After my first try to get a grasp on Yojijukugo, I went a bit further this time to look at some actual Yojijukugo, ha!
Instead of just looking at words made up of 4 kanji, which yields a lot of 4-kanji phrases that are not in the narrow and common definition of yojijukugo, I compared this popular list of yojijukugo with the Aozora corpus (an “online collection [that] encompasses several thousands of works of Japanese-language fiction and non-fiction.”)
The results:
一生懸命 appeared the second most often and is one of the few that also appeared in the previous post I made.
The most common is 自分自身.
These two are about 8% of all yojijukugo. They appear by far most often. Afterwards, the distribution is extremely flat.
In the whole corpus, only 3072 of the listed 5802 appear.
Koichi claims that he found countings up to 20k instances, but if even Aozora (as opposed to e.g. a news corpus) does not contain them, it tells you something about their rarety: ultra rare!
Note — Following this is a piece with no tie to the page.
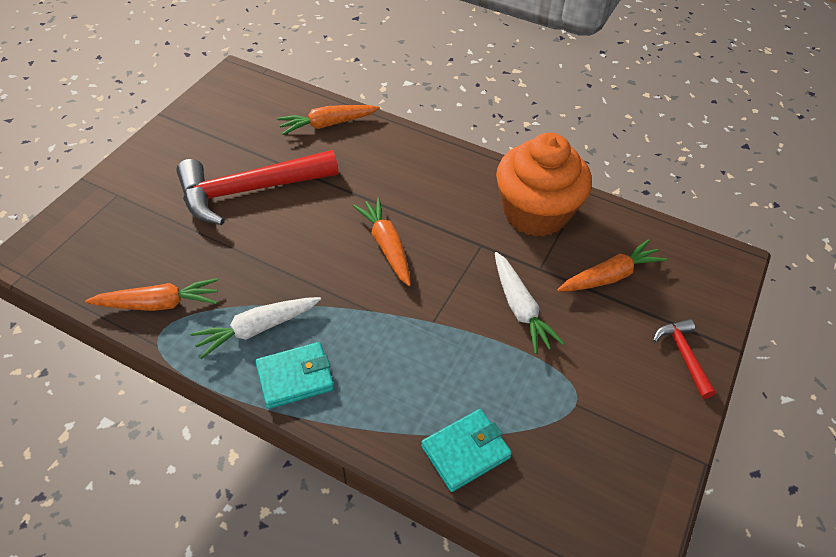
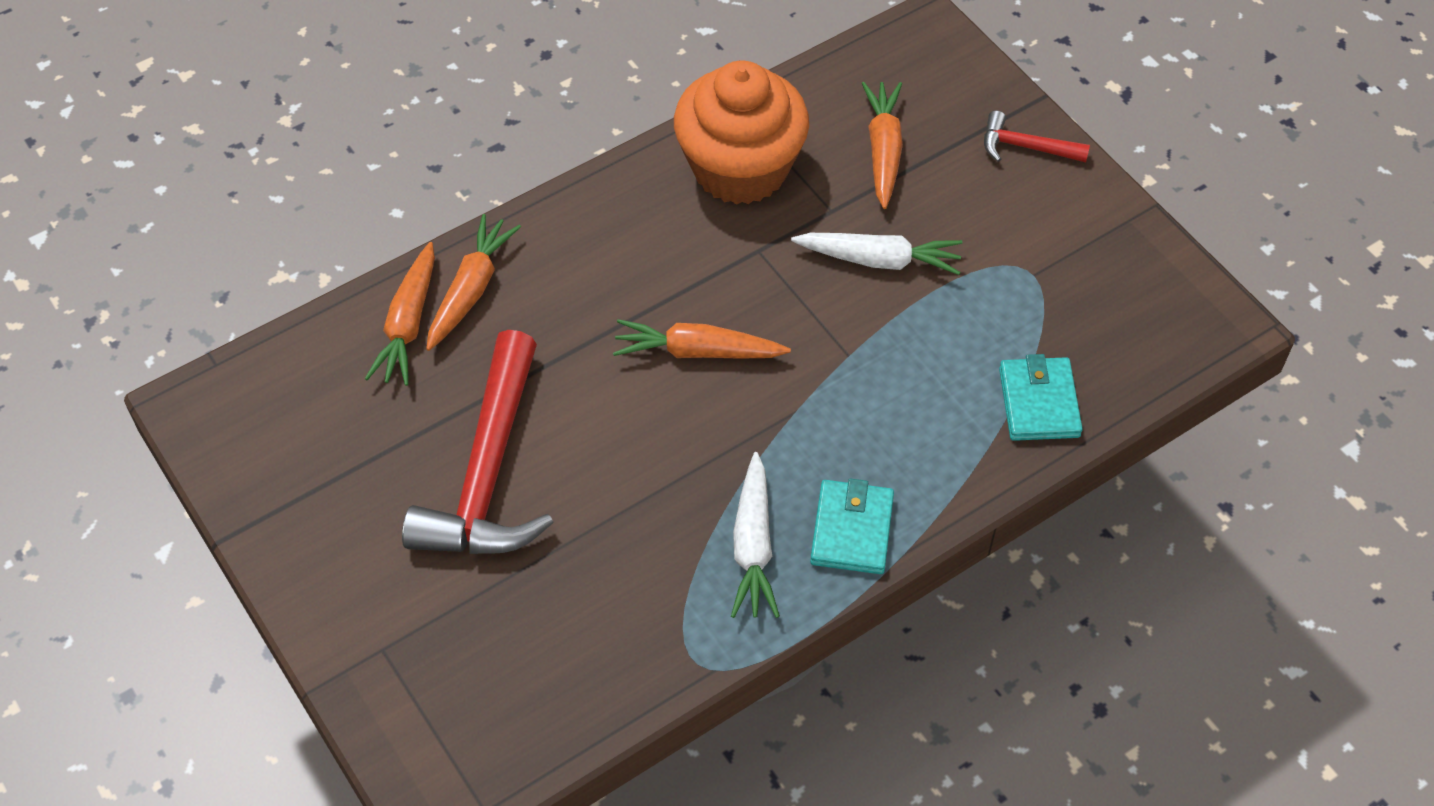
camera: 60 degrees left, 5 degrees up
orange carrot [85,278,218,311] -> orange carrot moved to [426,214,521,351]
A related work can be found in this post that mentions this list of top 50 instances. I find the idioms mentioned on that page only in the lower (non-zero) percentages of my fuill list. I think those are actually more idiom-y while many of the top ones found here are a bit less idiom-y. Lastly, here is a list for school children.
Interesting analysis, thanks. I think this confirms my existing view that there’s no need to make a special study of yojijukugo – they’re just not common enough to be worth treating differently to any other vocabulary.
I’m a little surprised to see 行方不明 below 神経衰弱, but it’s not a massive difference. Kind of wondering also if it’s not a case of past frequency vs more modern literature. It would be interesting to do a comparison of the Aozora books vs works from 1990s and later.
Anecdotally, I see 一生懸命 and 懸命 more often than 自分自身. Actually, 第一印象 also a couple of times.
Yeah. Note that the percentages are percentages of yojijukugo. So 4% means that if you encounter a yojijukugo, 4% chance that it is the top one etc. But the probability of coming across a yojijukugo is already pretty small. Doing segmentation of words and having percentages normalized over the whole text would be a whole other piece of work but just spitballing: if only every 1000th word is a yojijukugo you can see that the probability of recognizing one is extremely low. It’s like Kanken pre-1 and higher type of knowledge it feels.
Agreed to all you said. Of course, certain yojijukuko will be more popular in the past or now. I was considering a news corpus but just from how I looked into it previously, there is not going to be much at all. All anecdotal observations are hard to make sense of because all of these yojijukugo are so rare that it’s essentially just random except for the top ones, I think.
But yeah, never actually saw one in the wild, haha.
I think it is well known the non-idiomatic forms will out rank by sheer frequency. Everything I’ve seen on the Sanbo site has been all idiomatic and their focus (and arguable ‘true yojijukugo’). How exactly they are sourcing, they only write「毎日平均22,000人のアクセスデータを集計し、ランキング表示しました。」otherwise I’m not exactly sure how the data bank is accruing their frequency lists. The site posted some fun yojijukugo associated with past manga that is fun read for anyone interested.
I think they come up in surprising ways, I’m not that well read at all but they definitely come up in manga I’ve seen; I’m sure others here who read more can comment better. Maybe just the type of content one is reading. I was thrilled to recognize 魑魅魍魎 a couple days ago, had it circulating in my deck forever and it finally showed its face, ha. IDK, if children are studying then some light frequency lists seemed like a good idea as an adult learner, or at least a fun way stretch some extra kanji + cultural learning…some a pretty funny too. I suppose for Kanken learners, it is a given to study them.